Focus sur ce fait divers qui s'est déroulé à Belfort (90) à l'occasion de l'Euro 2016.

Habitant à Plancher-les-Mines (Haute-Saône), Pierre Curien est décédé après avoir reçu une table sur la tête le jeudi 7 juillet, à Belfort. Le retraité, âgé de 62 ans, était en terrasse place d’Armes, lorsqu’une bagarre qui ne le concernait pas a éclaté derrière lui. Les faits se sont passés près de la fan zone où venait d’être diffusée la demi-finale de l’Euro entre l’Allemagne et la France (notre édition du 9 juillet).

L’auteur présumé de l’homicide a été mis en examen et écroué.

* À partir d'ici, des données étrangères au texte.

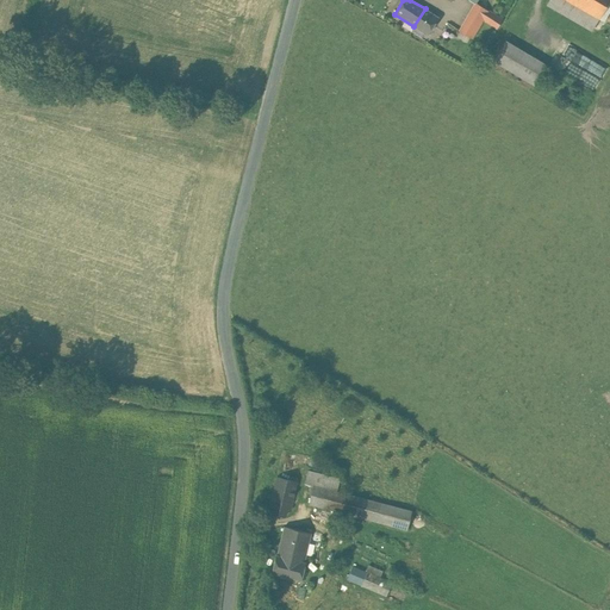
[(502,20),(477,5),(479,0),(468,0),(468,1),(475,5),(459,32),(471,41),(483,20),(496,29),(502,20)]
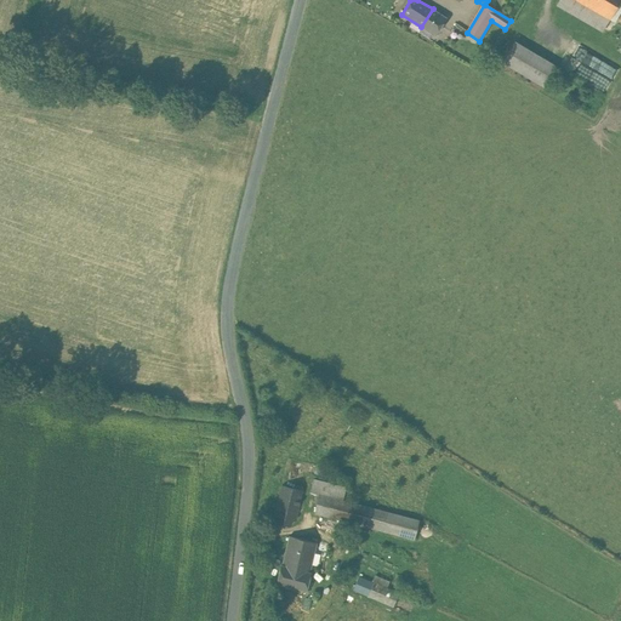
[(610,20),(575,0),(559,0),(557,4),(603,30),(610,20)]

L’affaire ne paraît pas poser de difficultés médico-légales. La cause de la mort ne fait pas de doute et la scène a été enregistrée par une caméra de vidéosurveillance.

Deux semaines plus tard, toutefois, le corps de Pierre Curien se trouve toujours à l’Institut médico-légal de Besançon et les habitants de son village ne savent pas quand les obsèques auront lieu.

« J’ai été interrogé, ces derniers jours, par plusieurs de mes administrés mais je n’ai pas de réponse » avance le maire de Plancher-les-Mines, Michel Galmiche. « Mes démarches ont été vaines. Je crains que les relations avec la justice fonctionnent surtout dans un sens : si elle a besoin d’un renseignement, elle sait très vite trouver le maire. Si c’est nous, en revanche, c’est une tout autre histoire… », déclare l’élu qui indique avoir saisi, jeudi, Damien Meslot, le député-maire de Belfort, afin qu’il essaye de se renseigner.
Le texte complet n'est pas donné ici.